Эта заутреня была единственной, отслуженной на Соловецкой каторге. Позже говорили, что её разрешение было вызвано желанием ОГПУ блеснуть перед Западом «гуманностью и веротерпимостью».

Её я не забуду никогда.

Утешительный поп

Фамилии его я не помню, да и немногие знали её на Соловках. Она была не нужна, потому что Утешительного попа, отца Никодима, и без неё знали не только в кремлёвском муравейнике, но и в Муксоломском богоспасаемом затишье, и в Савватиеве, и на Анзере, и на мелких, затерянных в дебрях командировках. Так сложилась его соловецкая судьбина – везде побывал.

Ссыльное духовенство – архиереи, священники, монахи, – прибыв на остров и пройдя обязательный стаж общих работ и жительства в Преображенском соборе, обычно размещалось в шестой роте, относительно привилегированной, освобождённой от поверок и имевшей право выхода из кремля. Но, для того чтобы попасть в неё, одного духовного сана было мало, надо было запастись и соответствующей статьёй, каравшей за антисоветскую агитацию, преступное сообщество, шпионаж или какое-нибудь иное контрреволюционное действие, а отец Никодим был осуждён Полтавской тройкой НКВД за преступление по должности. Вот именно это отсутствие какой-либо контрреволюции в прошлой жизни отца Никодима и закрывало ему двери в тихий, спокойный приют.

Получался анекдотический парадокс: Владимир Шкловский, брат известного литератора-коммуниста Виктора Шкловского, пребывал в окружении иереев и высших иерархов как «тихоновец», хотя по происхождению и был евреем. Он взял на хранение церковные ценности от своего друга-священника, а священствовавший более пятидесяти лет иерей, отец Никодим, кружил по всем командировкам то в качестве лесоруба, то скотника, то рыбака, то счетовода.

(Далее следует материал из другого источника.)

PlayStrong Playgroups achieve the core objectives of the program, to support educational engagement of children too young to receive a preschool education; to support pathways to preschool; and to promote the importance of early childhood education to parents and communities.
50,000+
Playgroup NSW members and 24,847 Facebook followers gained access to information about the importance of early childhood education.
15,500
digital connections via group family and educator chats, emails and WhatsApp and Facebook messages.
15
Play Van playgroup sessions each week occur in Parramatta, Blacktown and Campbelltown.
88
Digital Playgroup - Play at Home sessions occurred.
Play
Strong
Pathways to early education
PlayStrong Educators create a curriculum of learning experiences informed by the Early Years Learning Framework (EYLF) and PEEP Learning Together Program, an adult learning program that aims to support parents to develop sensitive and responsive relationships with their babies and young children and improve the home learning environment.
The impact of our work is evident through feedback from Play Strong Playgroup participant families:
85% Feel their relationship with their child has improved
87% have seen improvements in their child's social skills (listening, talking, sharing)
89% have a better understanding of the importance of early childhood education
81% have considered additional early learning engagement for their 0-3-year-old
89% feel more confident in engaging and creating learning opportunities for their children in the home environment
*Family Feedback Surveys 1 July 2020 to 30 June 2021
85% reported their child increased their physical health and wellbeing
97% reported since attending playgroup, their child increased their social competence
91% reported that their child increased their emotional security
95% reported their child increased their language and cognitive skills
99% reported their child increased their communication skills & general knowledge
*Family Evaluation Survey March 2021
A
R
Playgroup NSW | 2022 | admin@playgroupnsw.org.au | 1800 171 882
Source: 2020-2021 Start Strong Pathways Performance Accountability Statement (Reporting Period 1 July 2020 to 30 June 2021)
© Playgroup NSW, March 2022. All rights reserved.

К политике он действительно не имел никакого отношения ни в настоящем, ни в прошлом.

– Кого-кого только в нашем селе ни побывало, – рассказывал он, – и красные, и белые, и немцы, и петлюровцы, и какие-то ещё балбачановцы… всех повидал… Село-то наше стоит на тракте, что от Сум на Полтаву идёт. А мне – всё единственно, что белые, что красные. Все сыны Божие, люди-человечки грешные. Господь на суде Своём не спросит, кто красный, кто белый, и я не спрашивал.

– А не обижали вас, батюшка?

– Нет. Какие же обиды? Ну, пасеку мою разорили… Что ж, это дело военное. Хлебает солдат свои щи… Год хлебает, другой хлебает, так ведь и медку захочется – а где взять? А они, пчёлки-то, твари Божие, не ведают, кому медок собирают – мне ли, солдату ли? Им единственно, на кого трудиться, ну и мне обиды быть не может.

– Не смеялись над вами?

– Это бывало, – засмеётся сам отец Никодим, и мелкие морщинки, как резвые детишки, сбегутся к его выцветшим, с хитринкой, глазкам, – бывало даже часто. Один раз большой какой-то начальник у меня на ночь стал. Молодой, ловкий такой.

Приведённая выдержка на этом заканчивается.